What you have to do: Keep each entry exactly as written when you repeat it, and skip the images.

Change detection data
::::::

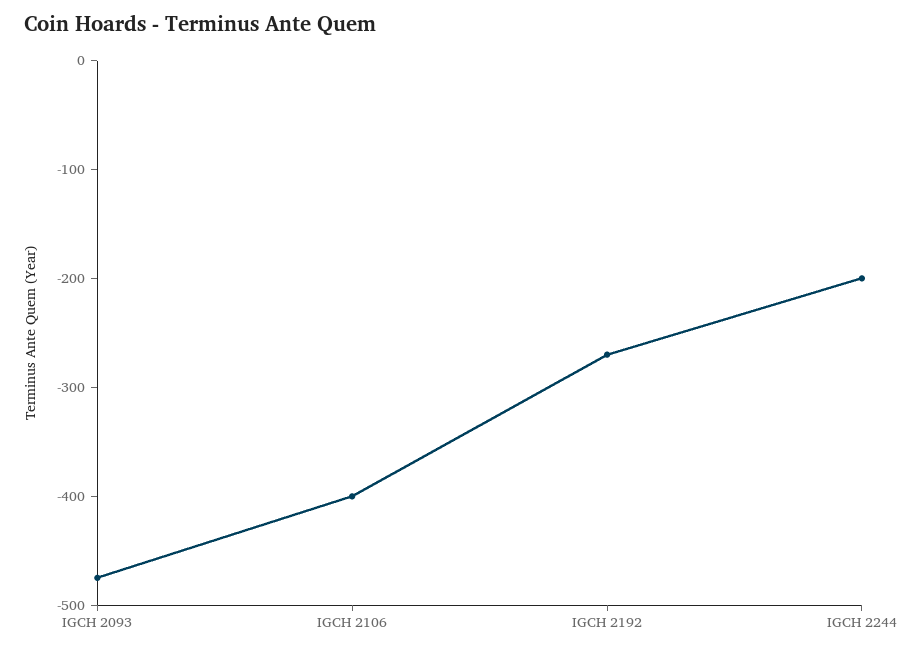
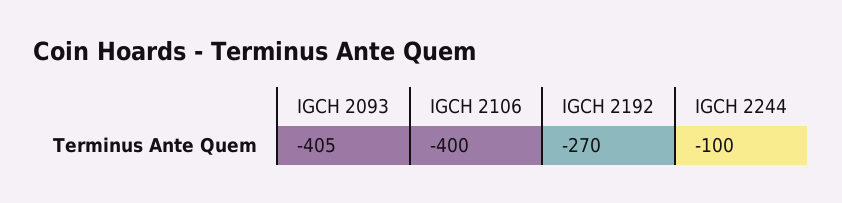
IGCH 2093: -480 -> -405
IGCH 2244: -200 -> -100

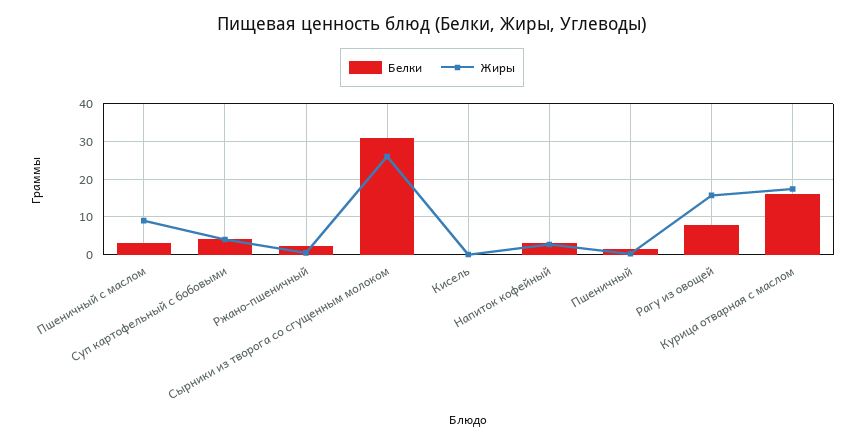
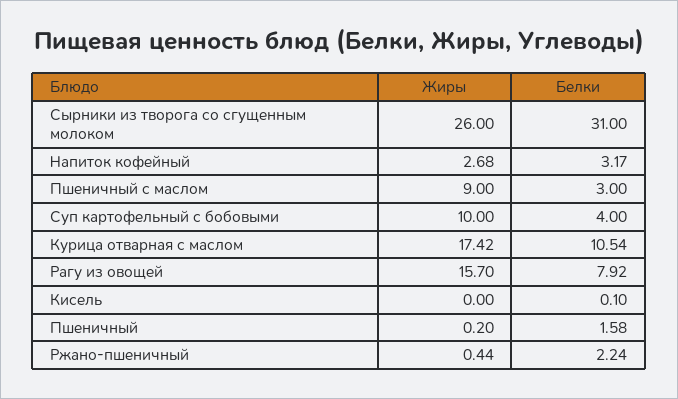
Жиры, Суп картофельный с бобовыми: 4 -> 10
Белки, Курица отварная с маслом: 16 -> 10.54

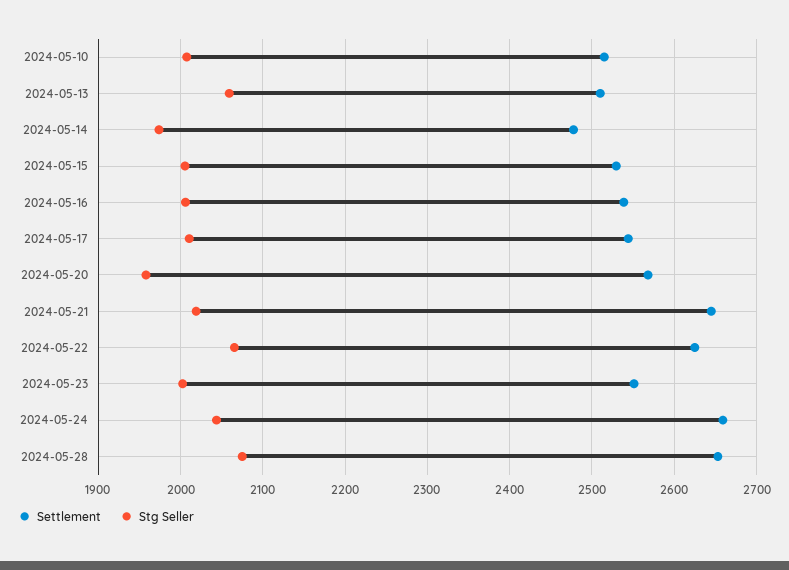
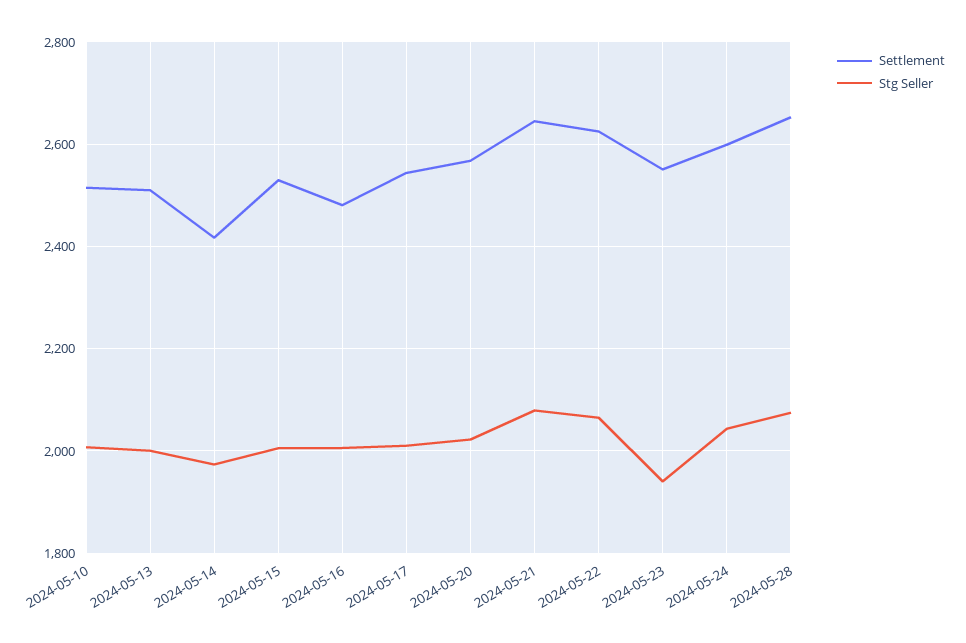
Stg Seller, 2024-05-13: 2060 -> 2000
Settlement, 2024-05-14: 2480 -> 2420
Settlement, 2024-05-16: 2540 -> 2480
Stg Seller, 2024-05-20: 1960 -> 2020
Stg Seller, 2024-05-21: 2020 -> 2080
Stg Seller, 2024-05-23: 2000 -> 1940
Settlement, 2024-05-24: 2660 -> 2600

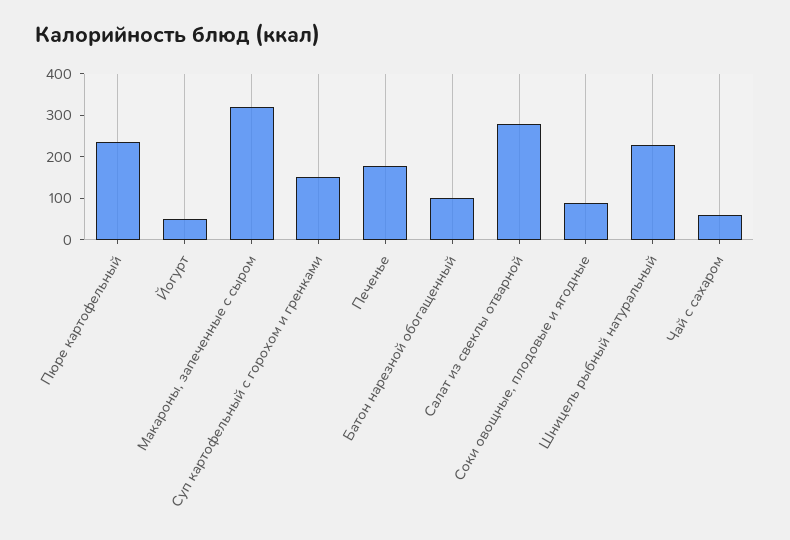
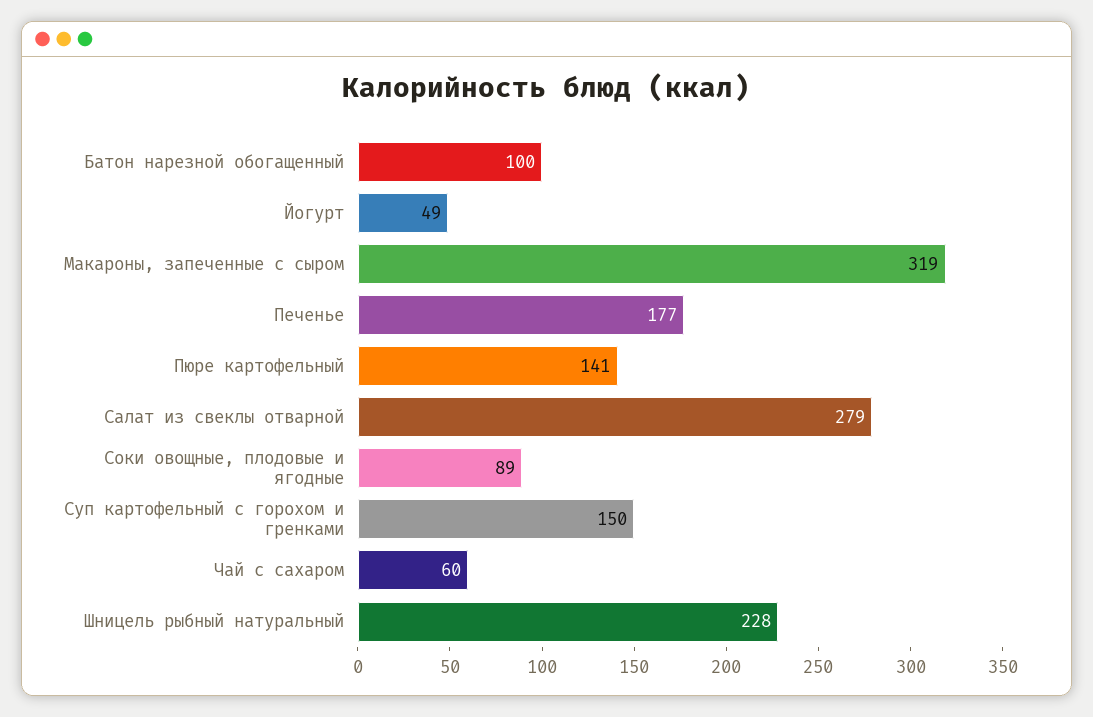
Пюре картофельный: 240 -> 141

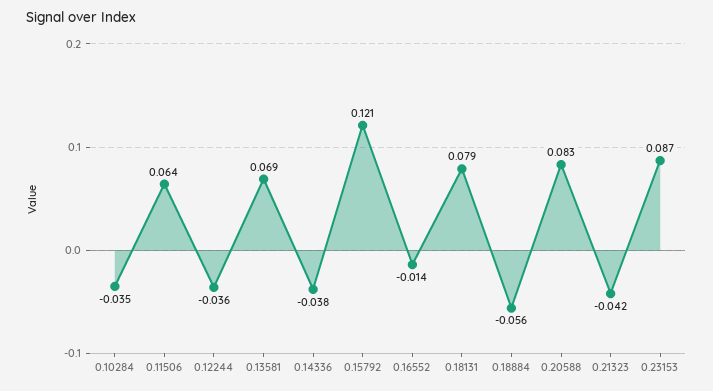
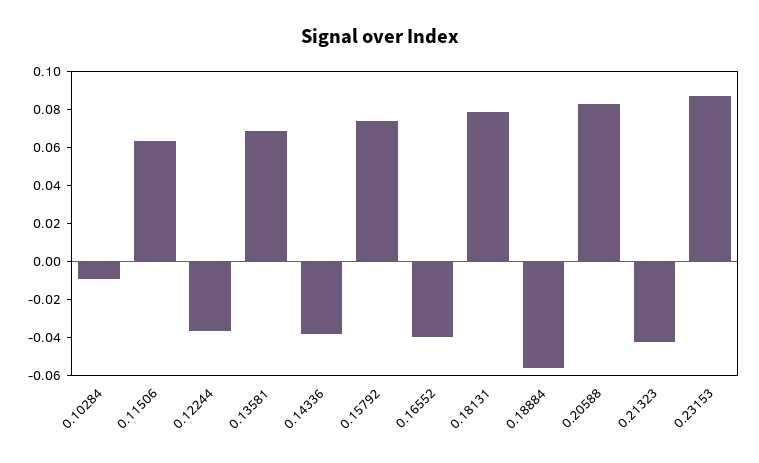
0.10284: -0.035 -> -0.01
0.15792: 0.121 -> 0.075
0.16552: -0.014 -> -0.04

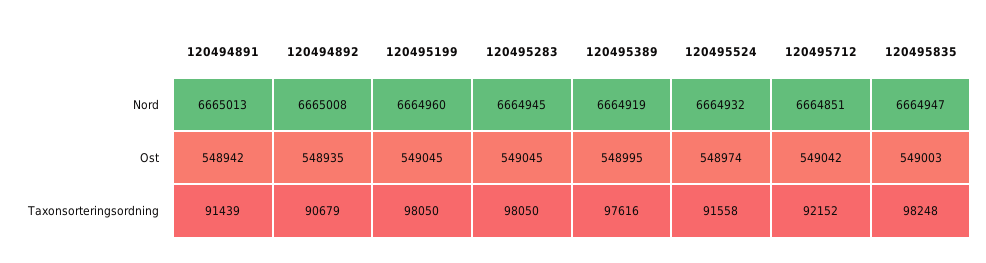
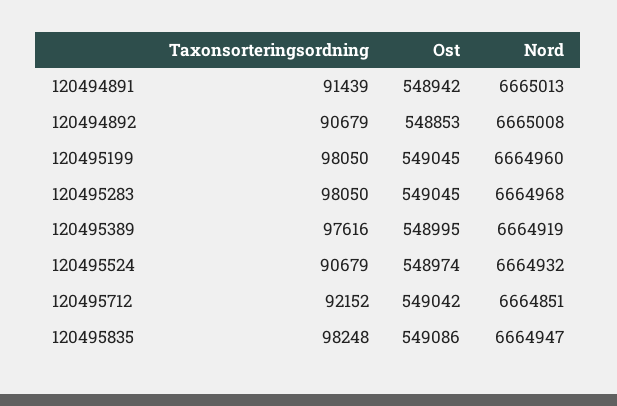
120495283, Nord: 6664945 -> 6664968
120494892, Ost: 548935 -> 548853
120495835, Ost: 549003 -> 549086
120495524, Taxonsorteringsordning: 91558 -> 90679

::::::

Answer space:
IGCH 2093: -480 -> -405
IGCH 2244: -200 -> -100

Жиры, Суп картофельный с бобовыми: 4 -> 10
Белки, Курица отварная с маслом: 16 -> 10.54

Stg Seller, 2024-05-13: 2060 -> 2000
Settlement, 2024-05-14: 2480 -> 2420
Settlement, 2024-05-16: 2540 -> 2480
Stg Seller, 2024-05-20: 1960 -> 2020
Stg Seller, 2024-05-21: 2020 -> 2080
Stg Seller, 2024-05-23: 2000 -> 1940
Settlement, 2024-05-24: 2660 -> 2600

Пюре картофельный: 240 -> 141

0.10284: -0.035 -> -0.01
0.15792: 0.121 -> 0.075
0.16552: -0.014 -> -0.04

120495283, Nord: 6664945 -> 6664968
120494892, Ost: 548935 -> 548853
120495835, Ost: 549003 -> 549086
120495524, Taxonsorteringsordning: 91558 -> 90679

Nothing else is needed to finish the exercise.